The problem is that your explanation confuses phonemes with letters.

A spoken language is described by decomposing the spoken words into phonemes, where phonemes are sounds that distinguish words, in the sense that replacing one phoneme in a word with another phoneme will produce a different word.

While ideally each phoneme should be recognized by a distinct pronunciation, in the majority of the languages of the world a phoneme does not have a single pronunciation, but it is pronounced in different ways, depending on the context.

It does not matter at all how one chooses to write a Japanese word, with hiragana or with one of the various methods of romanization. For any writing system, you must know the correspondence between phonemes and how they are written. For very few writing systems there is a one-to-one mapping between phonemes and letters.

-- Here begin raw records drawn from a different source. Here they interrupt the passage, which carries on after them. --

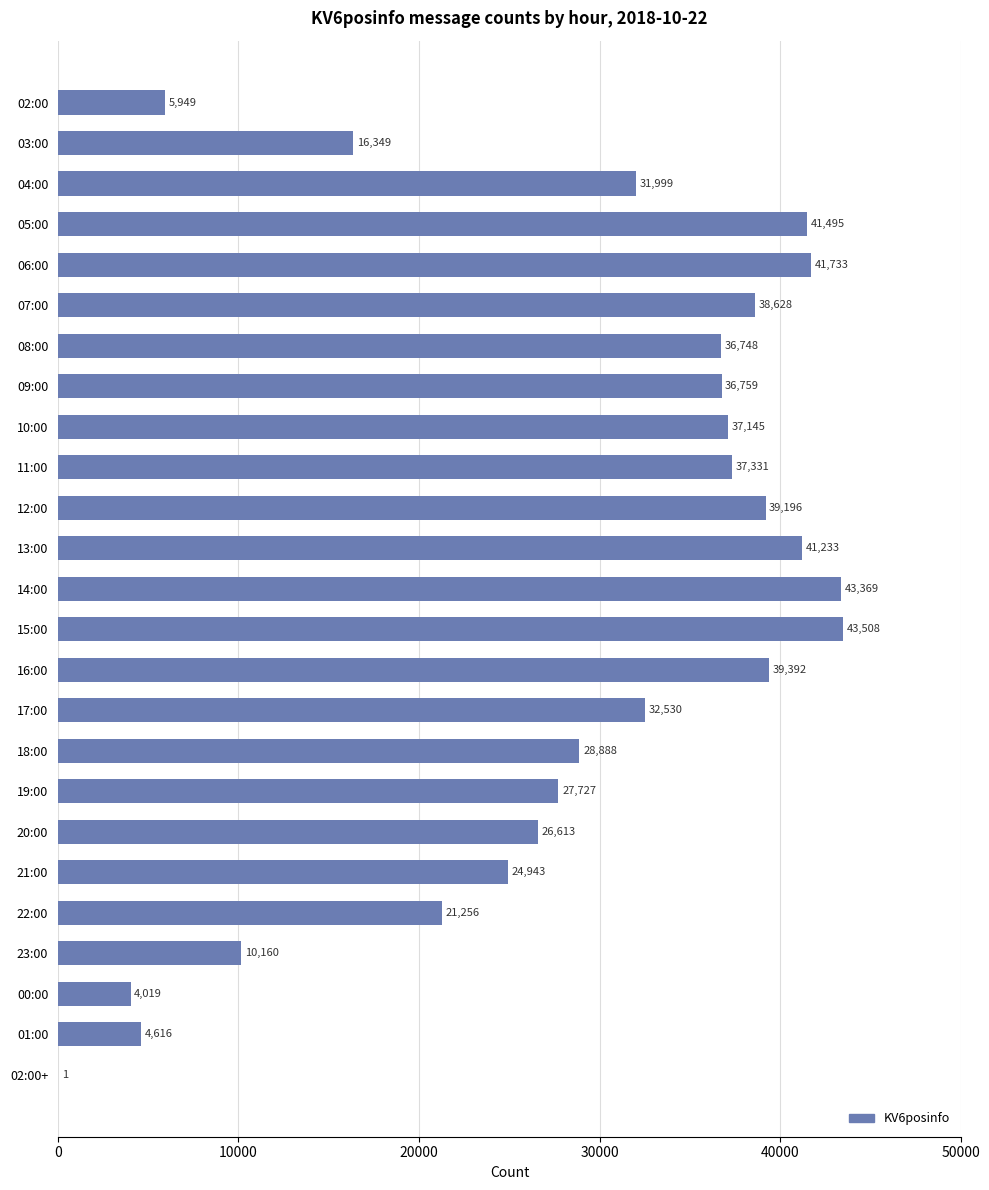

At which label is the value closest to 21754?

22:00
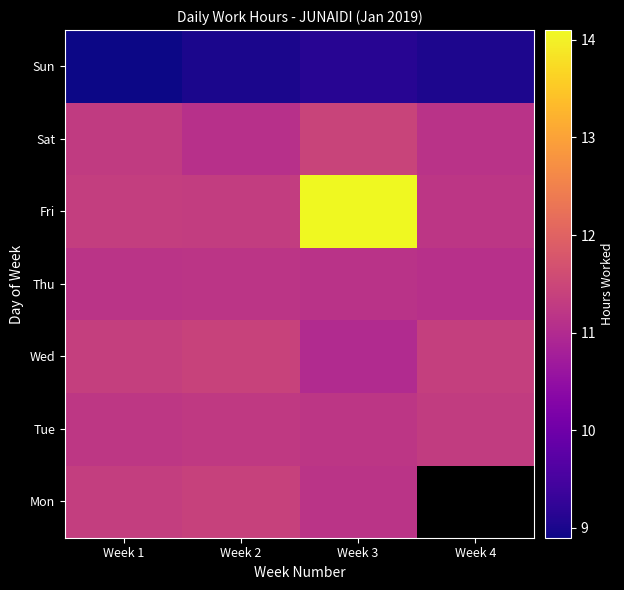

The Wed series shows 6.0 at Week 4. True or false?

False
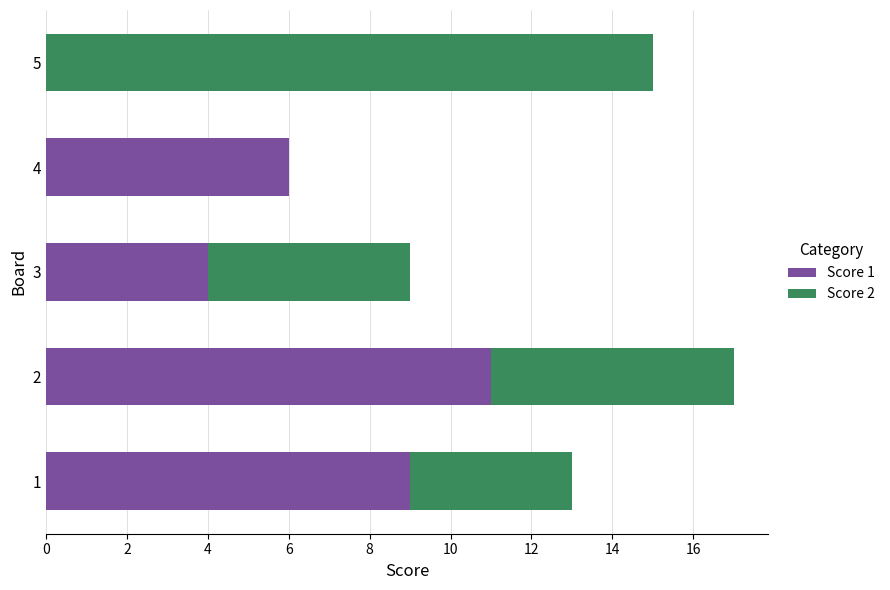

What is the highest value of the Score 1 series?

11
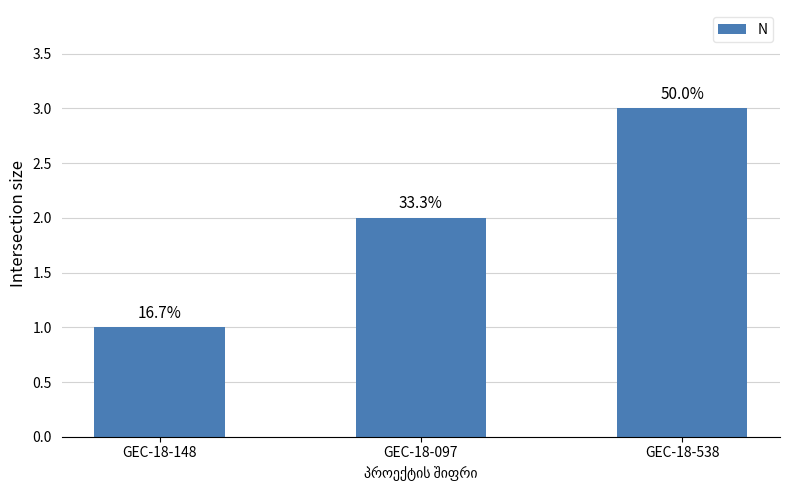

What position from the right is GEC-18-097?

2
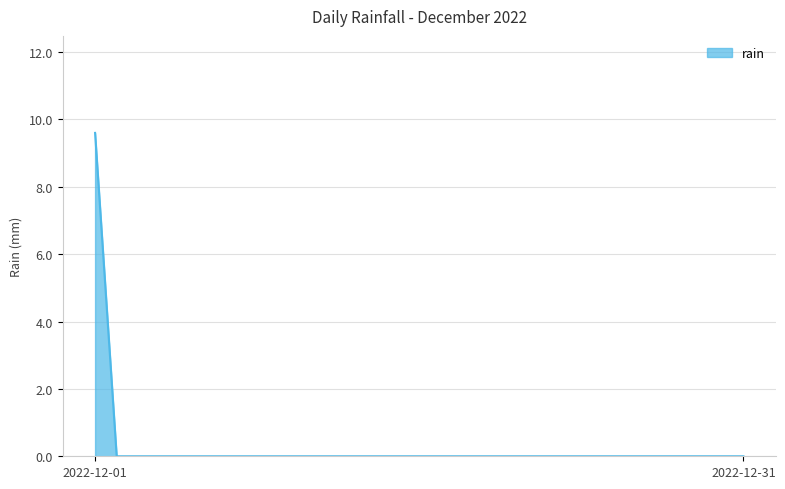

Reading left to right, list all the values displayed in this chart.

9.6	0.0	0.0	0.0	0.0	0.0	0.0	0.0	0.0	0.0	0.0	0.0	0.0	0.0	0.0	0.0	0.0	0.0	0.0	0.0	0.0	0.0	0.0	0.0	0.0	0.0	0.0	0.0	0.0	0.0	0.0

The Hepburn romanization does not attempt to be a phonemic writing system, but it attempts to be close to a phonetic writing system from the point of view of an English speaker. The Kunrei-shiki romanization attempts to be closer to a phonemic writing system than to a phonetic writing system. I my opinion a phonemic writing system is superior to a phonetic writing system, but it appears that for most English speakers it has been too difficult to understand the difference between such writing systems, so the Japanese government eventually gave up and they switched to Hepburn, to please the less sharp-witted English-speaking visitors.

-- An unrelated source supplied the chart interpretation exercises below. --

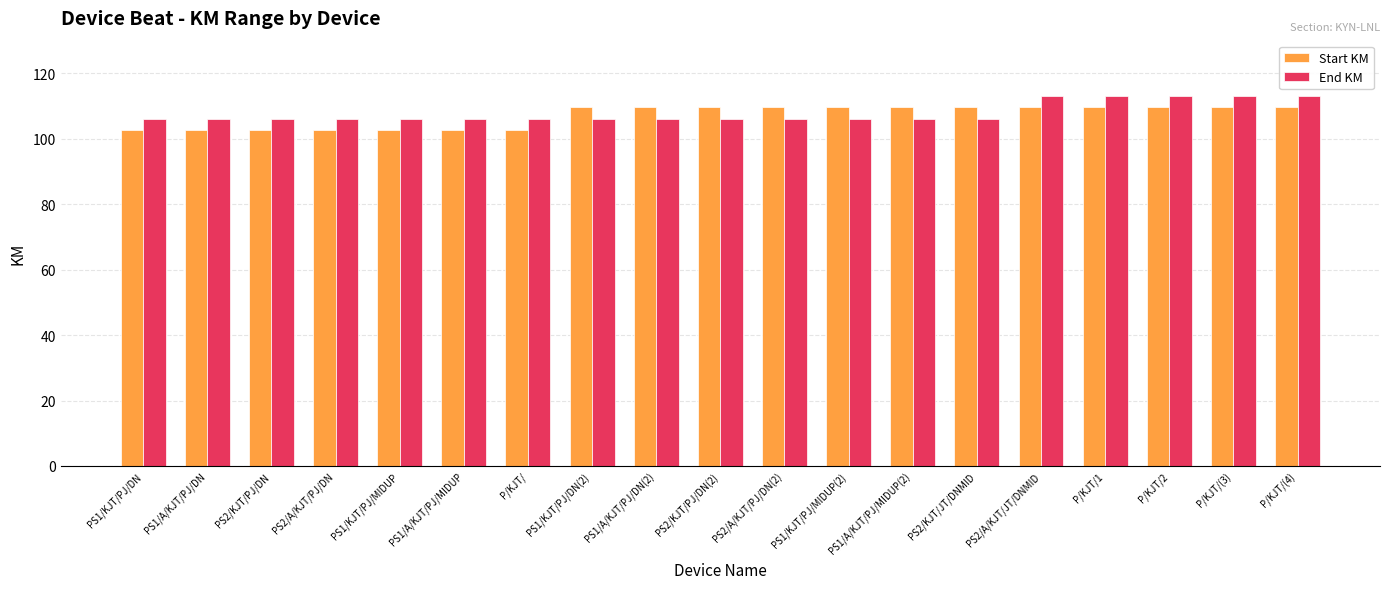

What is the minimum value shown in the chart?

102.6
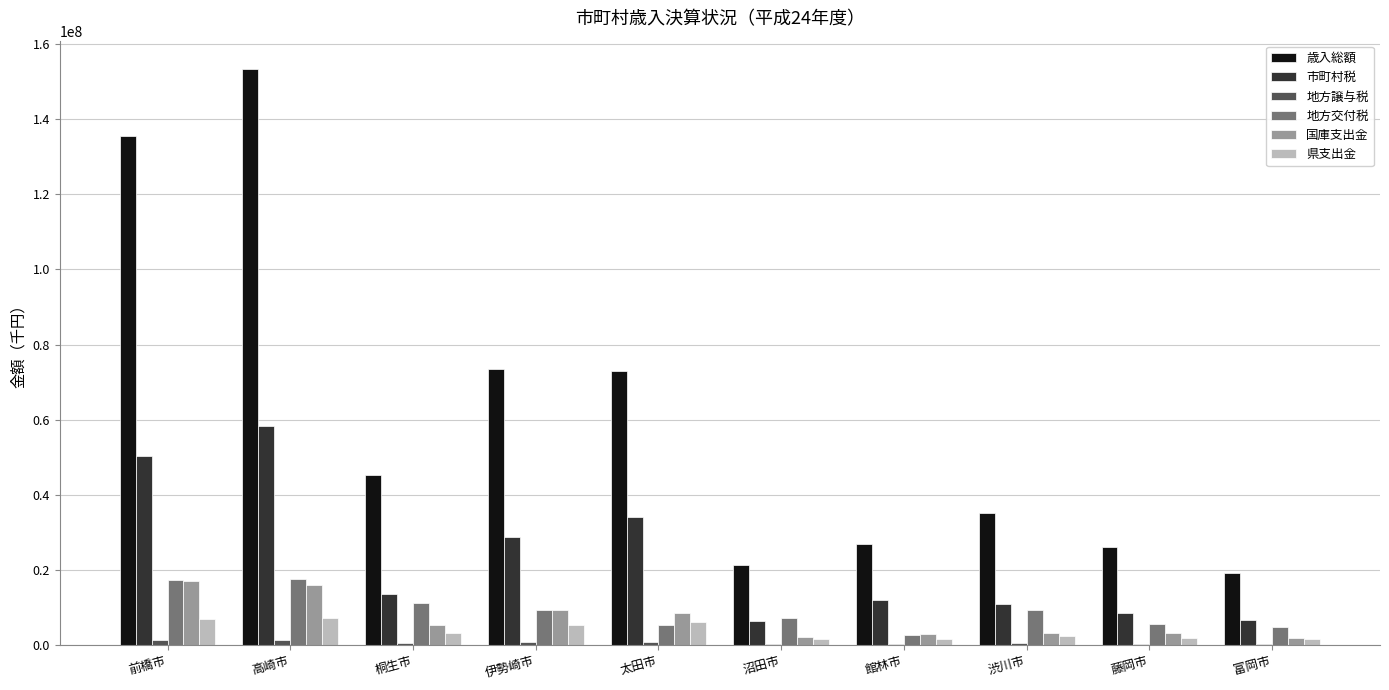

At which category is the sum across all series the highest?

高崎市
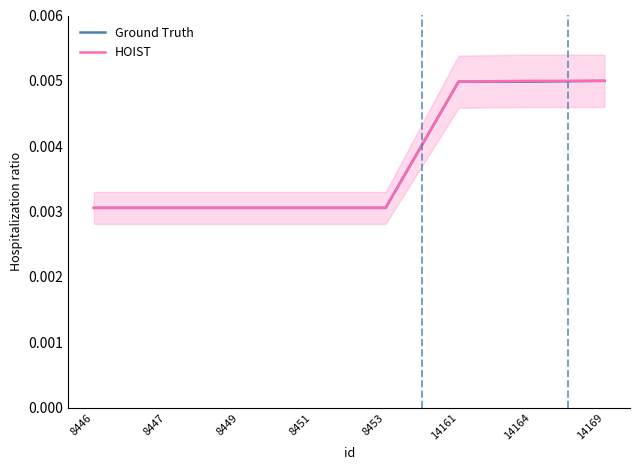

True or false: Ground Truth has more than 2 points higher than both neighbors.

False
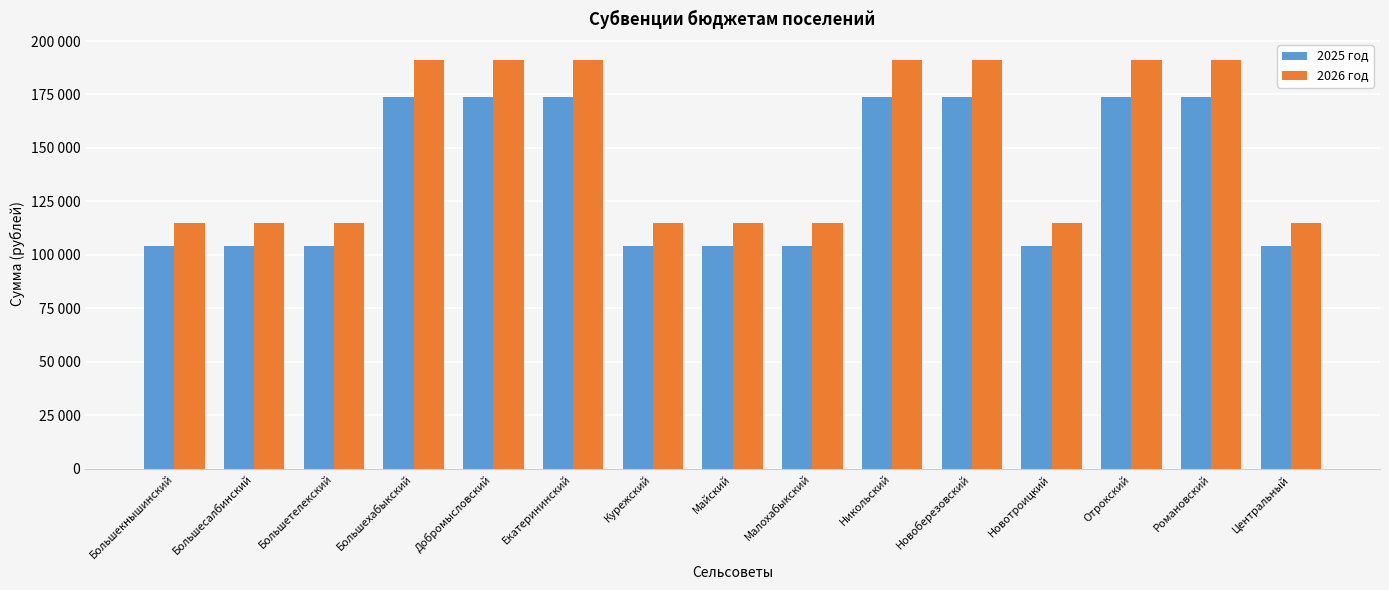

At which category is the sum across all series the highest?

Большехабыкский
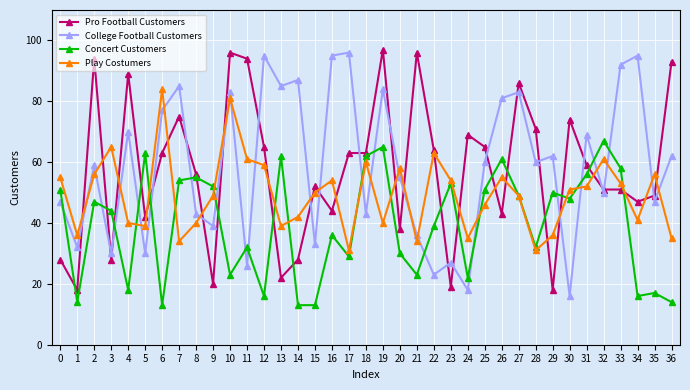

How many data points does each series have?

37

Japanese has an "s" phoneme, which happens to be pronounced differently before the vowel "i" than before the other vowels, and before "i" it is pronounced similarly to an English "sh".

In the same way, the Japanese phoneme "t" is pronounced before "i" similarly to an English "ch".

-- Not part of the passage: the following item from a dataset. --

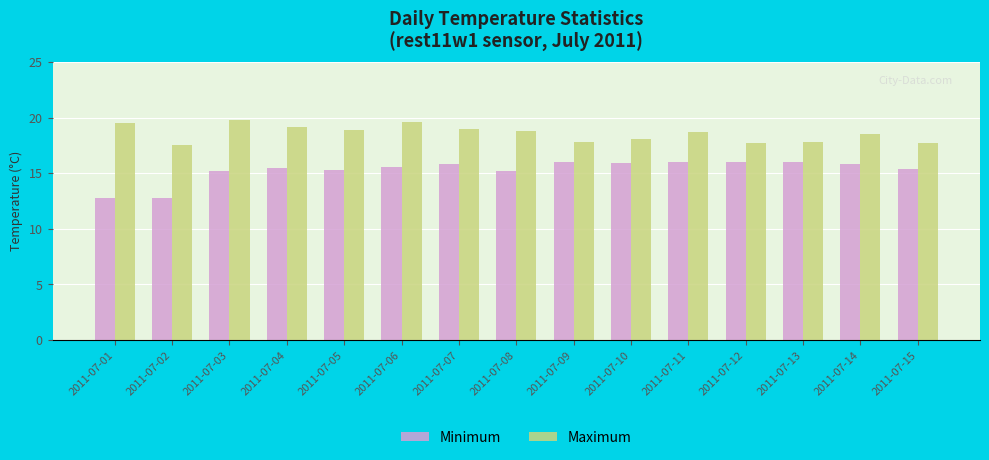

What is the minimum value shown in the chart?

12.8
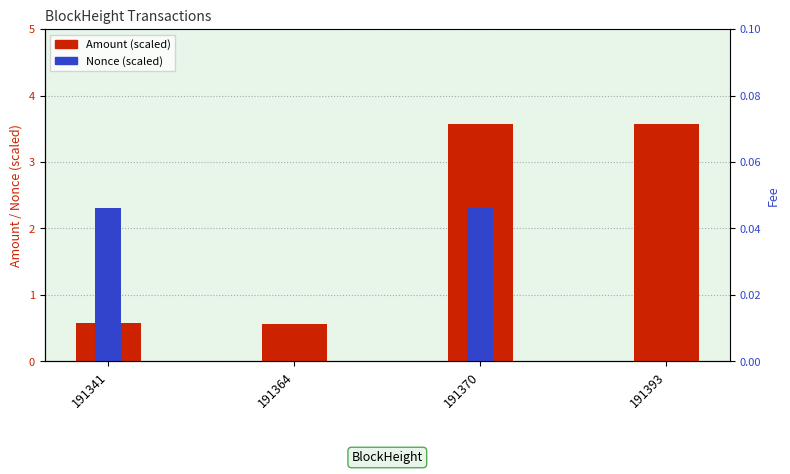

Reading right to left, extract all data points from this chart.

Amount (scaled): 3.6	3.6	0.6	0.6
Nonce (scaled): 0.0	2.3	0.0	2.3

Once you know these two rules, and the few other rules about the other Japanese phonemes whose pronunciation depends on the context, like "n" becoming "m" before "b", there is no point in mentioning them again.

In your discussion about conjugation there is nothing exceptional about the variations in pronunciation that are reflected in the Hepburn Romanization. They are just the general rules of Japanese pronunciation, like for any other words.

So any discussion about these spelling variations is misplaced in the discussion about conjugation, where it occupies a space without contributing anything to the understanding of the conjugation rules.

Otherwise, I think that your article is fine.

I get that. I’ve compressed this as an aside in an article about something else. It’s a choice; like an article about React could spend a bit of time on arrow functions vs function declarations as a choice. Or even let/var. It all depends on audience’s prerequisite knowledge and what you choose to assume.

I strongly suspect that if I were using Kunrei-shiki, there would be just as many comments here saying my article is wrong because “si” is pronounced closer to English “shi”, but my article makes it seem like it doesn’t — so this is why you should learn kana bla bla bla.

I assume my reader (1) has zero prerequisites and (2) wants words to sound correctly while seeing them the first time. Those are the constraints that motivated my approach. You could argue that it’s a strange set of constraints to pick when teaching but I wanted it to be fun.